*JOB ITEM A*
Answer these questions using the Streamly.LZ4 documentation page:
(i) Which license is listed for the library?
(ii) What does an LZ4 frame consist of?
(iii) What should the library be built with for best performance?
-------- EXTRACT
Copyright	(c) 2020 Composewell Technologies
License	Apache-2.0
Maintainer	streamly@composewell.com
Stability	experimental
Portability	GHC
Safe Haskell	None
Language	Haskell2010

Streamly.LZ4

Contents

Configuration
Combinators

Description

Streaming APIs for LZ4 (https://github.com/lz4/lz4) compression and decompression.

A compressed LZ4 object (e.g. a file) may be represented by a sequence of one or more LZ4 frames defined by the LZ4 frame format. A frame consists of a frame header followed by a number of compressed blocks and a frame footer. The frame header defines the attributes of the compression method and the blocks in the frame. For example, the blocks may be independently compressed or future blocks may depend on the past blocks. It may also describe the maximum size of the blocks in the frame and use of some optional features.

This module exposes combinators to only compress or decompress the stream of blocks in a frame and not the frame itself. See the Streamly.Internal.LZ4 module for an experimental frame parsing function.

How the blocks are encoded, depends on the attributes specified in the frame header. We provide a BlockConfig parameter to specify those options when decoding or encoding a stream of blocks. Assuming you have parsed the frame, you can set the BlockConfig accordingly to parse the stream of blocks appropriately.

Please build with fusion-plugin for best performance. See the streamly build guide for more details.

The APIs are not yet stable and may change in future.
----------------
-------- INFORMATION GIVEN
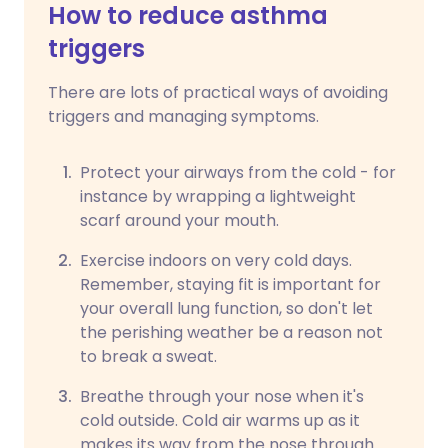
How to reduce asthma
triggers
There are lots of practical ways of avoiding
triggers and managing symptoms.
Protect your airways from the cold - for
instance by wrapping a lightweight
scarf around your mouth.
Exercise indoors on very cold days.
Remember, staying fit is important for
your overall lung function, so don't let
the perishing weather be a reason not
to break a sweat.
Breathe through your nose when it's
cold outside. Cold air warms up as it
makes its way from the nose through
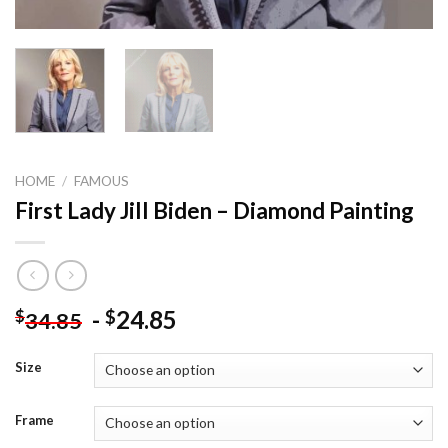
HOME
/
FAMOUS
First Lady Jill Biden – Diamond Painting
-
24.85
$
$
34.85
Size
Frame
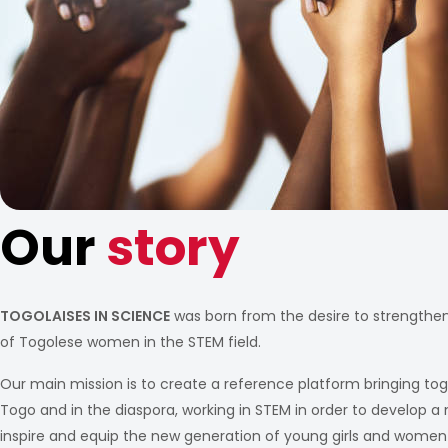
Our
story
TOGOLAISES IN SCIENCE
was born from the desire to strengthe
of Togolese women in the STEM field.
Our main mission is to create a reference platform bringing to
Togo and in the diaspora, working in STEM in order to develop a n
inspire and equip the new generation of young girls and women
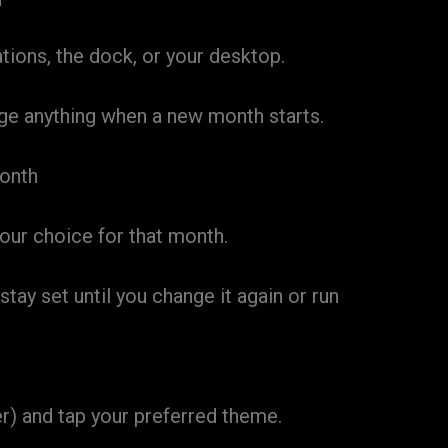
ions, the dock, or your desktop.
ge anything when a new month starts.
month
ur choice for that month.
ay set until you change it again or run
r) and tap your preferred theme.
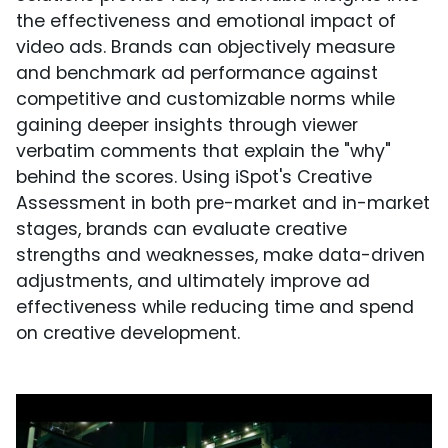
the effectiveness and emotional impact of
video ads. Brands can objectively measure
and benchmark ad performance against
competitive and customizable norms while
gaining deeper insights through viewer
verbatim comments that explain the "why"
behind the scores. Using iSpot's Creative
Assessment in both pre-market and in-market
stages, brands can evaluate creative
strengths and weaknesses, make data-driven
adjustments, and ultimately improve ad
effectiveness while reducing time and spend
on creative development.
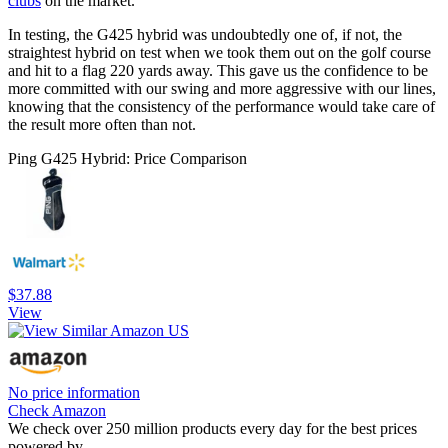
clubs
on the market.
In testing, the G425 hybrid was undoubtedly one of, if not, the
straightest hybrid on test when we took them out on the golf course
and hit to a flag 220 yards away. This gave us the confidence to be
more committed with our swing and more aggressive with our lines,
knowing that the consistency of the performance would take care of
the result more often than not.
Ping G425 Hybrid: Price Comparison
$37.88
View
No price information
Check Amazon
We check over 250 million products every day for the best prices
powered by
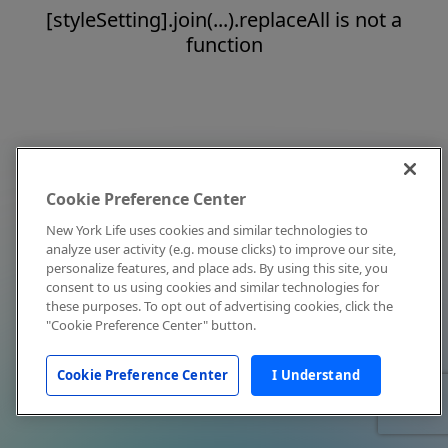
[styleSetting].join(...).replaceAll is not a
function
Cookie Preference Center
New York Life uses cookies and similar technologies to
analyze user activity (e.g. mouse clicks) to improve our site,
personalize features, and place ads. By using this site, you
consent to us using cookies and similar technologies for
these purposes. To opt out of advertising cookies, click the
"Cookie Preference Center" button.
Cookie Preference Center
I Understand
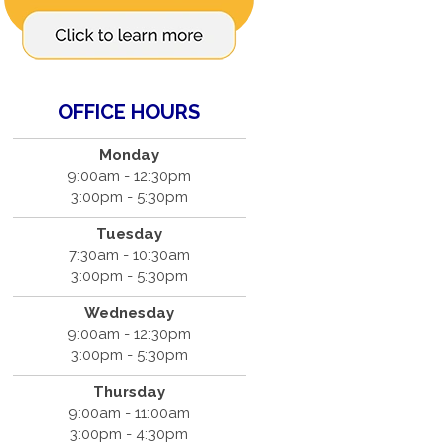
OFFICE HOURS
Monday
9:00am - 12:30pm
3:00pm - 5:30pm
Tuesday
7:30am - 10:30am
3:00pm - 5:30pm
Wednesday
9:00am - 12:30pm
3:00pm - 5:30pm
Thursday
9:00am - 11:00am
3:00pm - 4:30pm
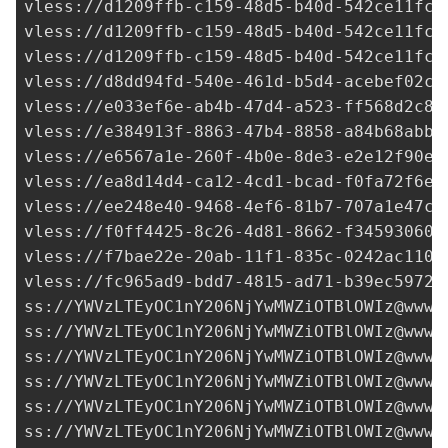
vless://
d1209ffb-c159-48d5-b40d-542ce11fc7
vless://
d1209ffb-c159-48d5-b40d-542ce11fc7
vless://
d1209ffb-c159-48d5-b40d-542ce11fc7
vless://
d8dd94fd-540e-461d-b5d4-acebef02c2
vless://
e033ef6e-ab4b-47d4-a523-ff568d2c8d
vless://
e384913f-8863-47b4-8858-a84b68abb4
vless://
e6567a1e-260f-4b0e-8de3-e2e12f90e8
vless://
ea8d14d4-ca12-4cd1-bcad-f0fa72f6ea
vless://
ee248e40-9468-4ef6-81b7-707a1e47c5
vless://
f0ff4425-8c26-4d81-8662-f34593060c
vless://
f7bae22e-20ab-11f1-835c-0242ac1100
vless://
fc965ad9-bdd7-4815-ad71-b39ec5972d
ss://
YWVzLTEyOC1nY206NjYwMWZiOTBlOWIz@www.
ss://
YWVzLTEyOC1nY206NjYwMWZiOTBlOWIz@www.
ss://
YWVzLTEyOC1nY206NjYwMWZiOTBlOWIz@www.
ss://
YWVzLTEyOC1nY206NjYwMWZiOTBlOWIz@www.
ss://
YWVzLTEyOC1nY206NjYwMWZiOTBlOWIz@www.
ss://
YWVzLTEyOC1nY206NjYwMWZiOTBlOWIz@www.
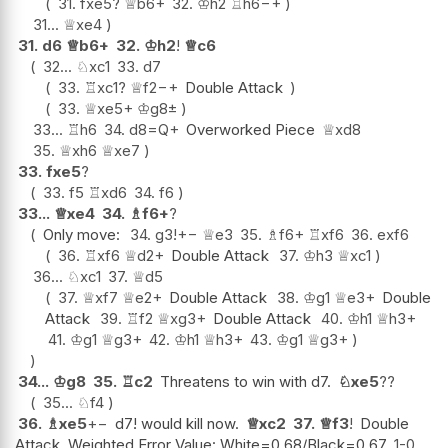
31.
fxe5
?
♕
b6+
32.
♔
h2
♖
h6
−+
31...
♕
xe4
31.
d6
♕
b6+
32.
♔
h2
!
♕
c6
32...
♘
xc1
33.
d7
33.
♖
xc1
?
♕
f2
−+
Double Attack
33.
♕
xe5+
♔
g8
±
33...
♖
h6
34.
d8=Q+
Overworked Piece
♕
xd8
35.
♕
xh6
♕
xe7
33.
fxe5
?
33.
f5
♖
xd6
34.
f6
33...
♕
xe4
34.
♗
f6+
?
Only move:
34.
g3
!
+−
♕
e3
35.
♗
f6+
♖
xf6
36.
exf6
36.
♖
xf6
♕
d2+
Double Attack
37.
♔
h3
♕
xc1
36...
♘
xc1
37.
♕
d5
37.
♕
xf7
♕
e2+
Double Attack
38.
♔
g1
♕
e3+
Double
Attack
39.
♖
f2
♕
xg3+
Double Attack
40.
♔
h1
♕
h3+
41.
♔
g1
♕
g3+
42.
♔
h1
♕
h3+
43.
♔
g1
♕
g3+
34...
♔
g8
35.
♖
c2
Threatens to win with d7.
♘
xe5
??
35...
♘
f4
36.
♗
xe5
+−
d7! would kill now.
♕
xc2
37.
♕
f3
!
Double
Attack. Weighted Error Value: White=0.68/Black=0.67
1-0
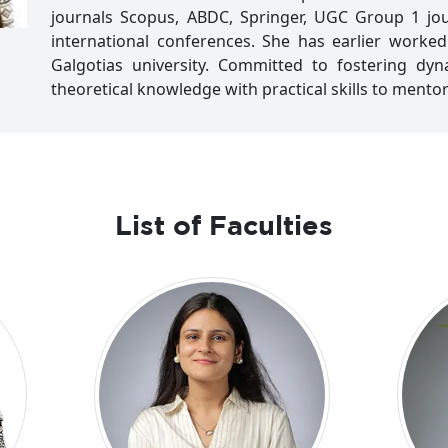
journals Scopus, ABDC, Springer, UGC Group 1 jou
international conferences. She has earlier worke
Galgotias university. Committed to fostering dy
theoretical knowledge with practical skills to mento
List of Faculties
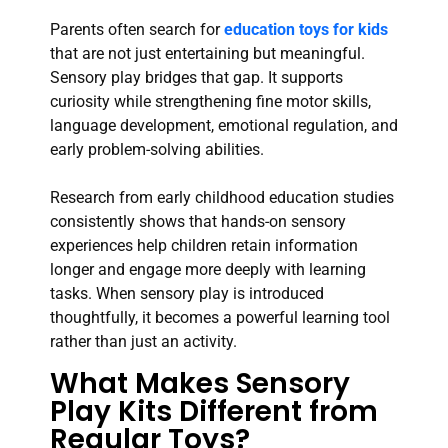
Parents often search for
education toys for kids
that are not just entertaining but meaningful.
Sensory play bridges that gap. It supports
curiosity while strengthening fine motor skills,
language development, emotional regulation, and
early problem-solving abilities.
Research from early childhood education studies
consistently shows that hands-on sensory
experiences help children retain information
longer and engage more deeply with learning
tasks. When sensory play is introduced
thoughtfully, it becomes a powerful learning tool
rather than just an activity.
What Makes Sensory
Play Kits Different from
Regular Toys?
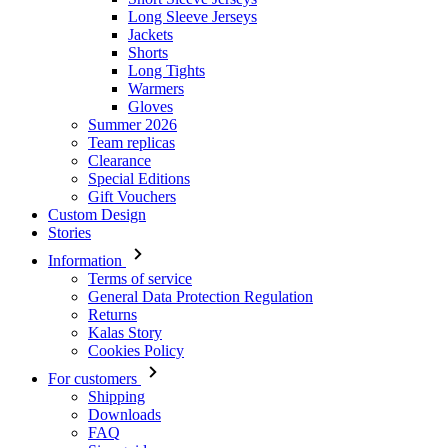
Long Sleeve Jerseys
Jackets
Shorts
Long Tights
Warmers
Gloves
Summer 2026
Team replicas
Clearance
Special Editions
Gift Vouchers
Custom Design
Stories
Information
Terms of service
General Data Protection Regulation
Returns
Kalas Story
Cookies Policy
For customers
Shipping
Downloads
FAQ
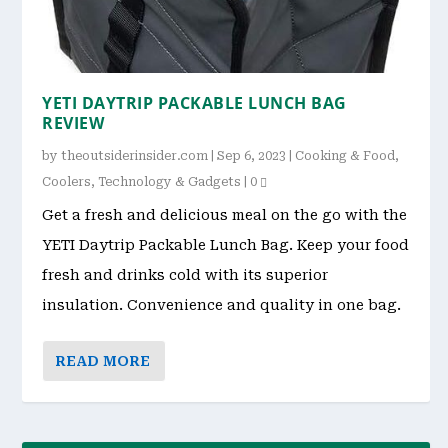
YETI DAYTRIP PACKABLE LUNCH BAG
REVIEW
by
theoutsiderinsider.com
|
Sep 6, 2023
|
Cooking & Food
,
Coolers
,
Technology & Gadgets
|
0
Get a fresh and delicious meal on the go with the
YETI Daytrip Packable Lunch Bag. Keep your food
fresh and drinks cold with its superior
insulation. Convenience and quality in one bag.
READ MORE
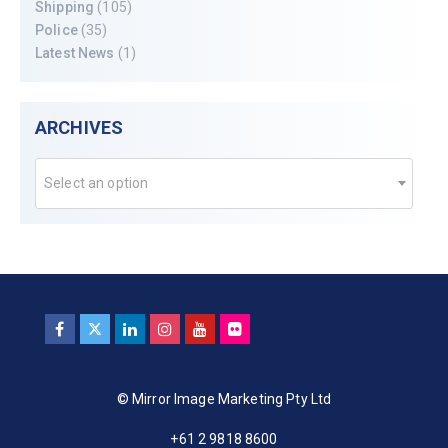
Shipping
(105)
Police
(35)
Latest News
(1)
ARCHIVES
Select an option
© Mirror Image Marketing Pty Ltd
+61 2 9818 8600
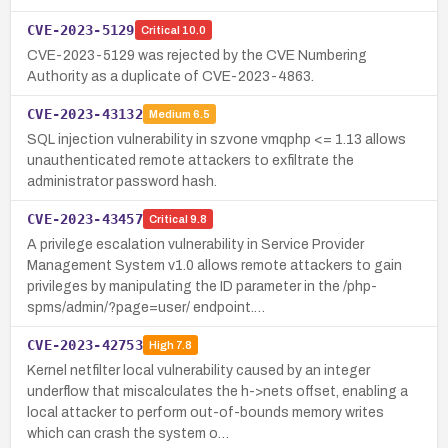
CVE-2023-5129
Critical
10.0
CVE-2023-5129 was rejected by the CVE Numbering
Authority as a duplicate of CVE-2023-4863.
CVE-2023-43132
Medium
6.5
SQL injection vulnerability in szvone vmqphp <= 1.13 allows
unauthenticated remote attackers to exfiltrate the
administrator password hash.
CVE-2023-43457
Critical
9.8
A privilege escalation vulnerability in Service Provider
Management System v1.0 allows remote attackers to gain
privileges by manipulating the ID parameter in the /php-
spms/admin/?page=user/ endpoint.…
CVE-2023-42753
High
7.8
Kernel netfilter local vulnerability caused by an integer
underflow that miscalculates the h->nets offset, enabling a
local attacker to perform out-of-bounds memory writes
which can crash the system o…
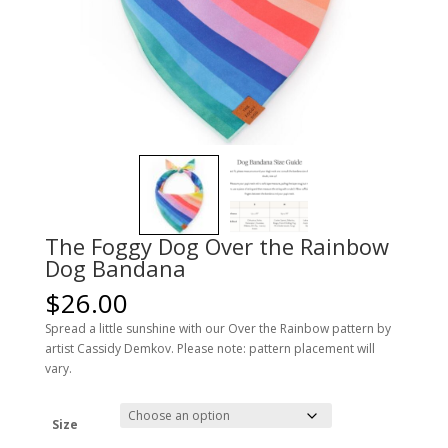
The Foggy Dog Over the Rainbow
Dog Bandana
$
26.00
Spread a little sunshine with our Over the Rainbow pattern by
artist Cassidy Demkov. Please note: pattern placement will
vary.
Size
----------------
*JOB ITEM B*
Convert everything in the rows, from the start of the rows down to the line containing "Exercise indoors on very cold days.", into a numbered list, leaving out blank lines and any pictures.

*EXPECTED OUTPUT A*
(i) Apache-2.0
(ii) A frame header followed by a number of compressed blocks and a frame footer.
(iii) fusion-plugin

*EXPECTED OUTPUT B*
1. How to reduce asthma
2. triggers
3. There are lots of practical ways of avoiding
4. triggers and managing symptoms.
5. Protect your airways from the cold - for
6. instance by wrapping a lightweight
7. scarf around your mouth.
8. Exercise indoors on very cold days.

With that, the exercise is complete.